━━━ INFORMATION SUPPLIED ━━━

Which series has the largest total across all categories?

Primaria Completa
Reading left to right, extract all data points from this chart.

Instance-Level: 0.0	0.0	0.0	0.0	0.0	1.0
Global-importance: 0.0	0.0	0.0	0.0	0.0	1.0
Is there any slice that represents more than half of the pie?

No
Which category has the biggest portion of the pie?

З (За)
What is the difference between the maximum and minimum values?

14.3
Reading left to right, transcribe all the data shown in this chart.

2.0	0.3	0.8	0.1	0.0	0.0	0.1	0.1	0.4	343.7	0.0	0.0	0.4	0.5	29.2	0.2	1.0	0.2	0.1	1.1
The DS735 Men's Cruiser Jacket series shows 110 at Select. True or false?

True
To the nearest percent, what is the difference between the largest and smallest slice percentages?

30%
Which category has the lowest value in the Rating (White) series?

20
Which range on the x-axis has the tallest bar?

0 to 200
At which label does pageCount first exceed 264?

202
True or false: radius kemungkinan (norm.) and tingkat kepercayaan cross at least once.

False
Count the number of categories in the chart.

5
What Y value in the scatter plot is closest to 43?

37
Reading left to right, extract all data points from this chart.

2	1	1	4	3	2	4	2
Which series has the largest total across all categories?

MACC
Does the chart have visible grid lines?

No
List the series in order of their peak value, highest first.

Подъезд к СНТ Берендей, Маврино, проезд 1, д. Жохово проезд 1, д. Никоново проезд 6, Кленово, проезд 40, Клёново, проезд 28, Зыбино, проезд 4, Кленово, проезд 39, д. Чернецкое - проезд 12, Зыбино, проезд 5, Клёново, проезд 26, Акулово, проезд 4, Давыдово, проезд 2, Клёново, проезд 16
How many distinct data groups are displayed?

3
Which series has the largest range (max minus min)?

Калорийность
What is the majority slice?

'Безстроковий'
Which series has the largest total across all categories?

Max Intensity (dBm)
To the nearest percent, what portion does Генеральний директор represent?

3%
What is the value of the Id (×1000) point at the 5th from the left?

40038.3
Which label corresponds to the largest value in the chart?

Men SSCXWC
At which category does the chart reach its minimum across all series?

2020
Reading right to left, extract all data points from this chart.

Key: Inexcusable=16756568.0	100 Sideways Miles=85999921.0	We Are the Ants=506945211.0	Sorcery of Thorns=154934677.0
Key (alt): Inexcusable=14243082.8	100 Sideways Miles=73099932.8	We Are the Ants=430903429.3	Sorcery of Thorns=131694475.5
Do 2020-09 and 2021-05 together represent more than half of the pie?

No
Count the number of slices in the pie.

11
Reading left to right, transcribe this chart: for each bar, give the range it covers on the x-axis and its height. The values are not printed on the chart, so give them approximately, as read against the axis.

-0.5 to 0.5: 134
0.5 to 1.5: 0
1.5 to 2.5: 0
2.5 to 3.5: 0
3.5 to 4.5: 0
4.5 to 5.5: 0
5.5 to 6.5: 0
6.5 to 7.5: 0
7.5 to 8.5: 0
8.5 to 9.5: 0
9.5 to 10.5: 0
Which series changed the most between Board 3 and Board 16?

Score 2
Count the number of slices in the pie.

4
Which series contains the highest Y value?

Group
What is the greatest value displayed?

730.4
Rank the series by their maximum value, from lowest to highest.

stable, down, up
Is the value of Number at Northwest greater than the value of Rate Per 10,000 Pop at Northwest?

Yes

━━━

Print all of the entries above again, line for line, with no changes to any wording, number or punctuation.

### RESPONSE TO THIS EXERCISE
Which series has the largest total across all categories?

Primaria Completa
Reading left to right, extract all data points from this chart.

Instance-Level: 0.0	0.0	0.0	0.0	0.0	1.0
Global-importance: 0.0	0.0	0.0	0.0	0.0	1.0
Is there any slice that represents more than half of the pie?

No
Which category has the biggest portion of the pie?

З (За)
What is the difference between the maximum and minimum values?

14.3
Reading left to right, transcribe all the data shown in this chart.

2.0	0.3	0.8	0.1	0.0	0.0	0.1	0.1	0.4	343.7	0.0	0.0	0.4	0.5	29.2	0.2	1.0	0.2	0.1	1.1
The DS735 Men's Cruiser Jacket series shows 110 at Select. True or false?

True
To the nearest percent, what is the difference between the largest and smallest slice percentages?

30%
Which category has the lowest value in the Rating (White) series?

20
Which range on the x-axis has the tallest bar?

0 to 200
At which label does pageCount first exceed 264?

202
True or false: radius kemungkinan (norm.) and tingkat kepercayaan cross at least once.

False
Count the number of categories in the chart.

5
What Y value in the scatter plot is closest to 43?

37
Reading left to right, extract all data points from this chart.

2	1	1	4	3	2	4	2
Which series has the largest total across all categories?

MACC
Does the chart have visible grid lines?

No
List the series in order of their peak value, highest first.

Подъезд к СНТ Берендей, Маврино, проезд 1, д. Жохово проезд 1, д. Никоново проезд 6, Кленово, проезд 40, Клёново, проезд 28, Зыбино, проезд 4, Кленово, проезд 39, д. Чернецкое - проезд 12, Зыбино, проезд 5, Клёново, проезд 26, Акулово, проезд 4, Давыдово, проезд 2, Клёново, проезд 16
How many distinct data groups are displayed?

3
Which series has the largest range (max minus min)?

Калорийность
What is the majority slice?

'Безстроковий'
Which series has the largest total across all categories?

Max Intensity (dBm)
To the nearest percent, what portion does Генеральний директор represent?

3%
What is the value of the Id (×1000) point at the 5th from the left?

40038.3
Which label corresponds to the largest value in the chart?

Men SSCXWC
At which category does the chart reach its minimum across all series?

2020
Reading right to left, extract all data points from this chart.

Key: Inexcusable=16756568.0	100 Sideways Miles=85999921.0	We Are the Ants=506945211.0	Sorcery of Thorns=154934677.0
Key (alt): Inexcusable=14243082.8	100 Sideways Miles=73099932.8	We Are the Ants=430903429.3	Sorcery of Thorns=131694475.5
Do 2020-09 and 2021-05 together represent more than half of the pie?

No
Count the number of slices in the pie.

11
Reading left to right, transcribe this chart: for each bar, give the range it covers on the x-axis and its height. The values are not printed on the chart, so give them approximately, as read against the axis.

-0.5 to 0.5: 134
0.5 to 1.5: 0
1.5 to 2.5: 0
2.5 to 3.5: 0
3.5 to 4.5: 0
4.5 to 5.5: 0
5.5 to 6.5: 0
6.5 to 7.5: 0
7.5 to 8.5: 0
8.5 to 9.5: 0
9.5 to 10.5: 0
Which series changed the most between Board 3 and Board 16?

Score 2
Count the number of slices in the pie.

4
Which series contains the highest Y value?

Group
What is the greatest value displayed?

730.4
Rank the series by their maximum value, from lowest to highest.

stable, down, up
Is the value of Number at Northwest greater than the value of Rate Per 10,000 Pop at Northwest?

Yes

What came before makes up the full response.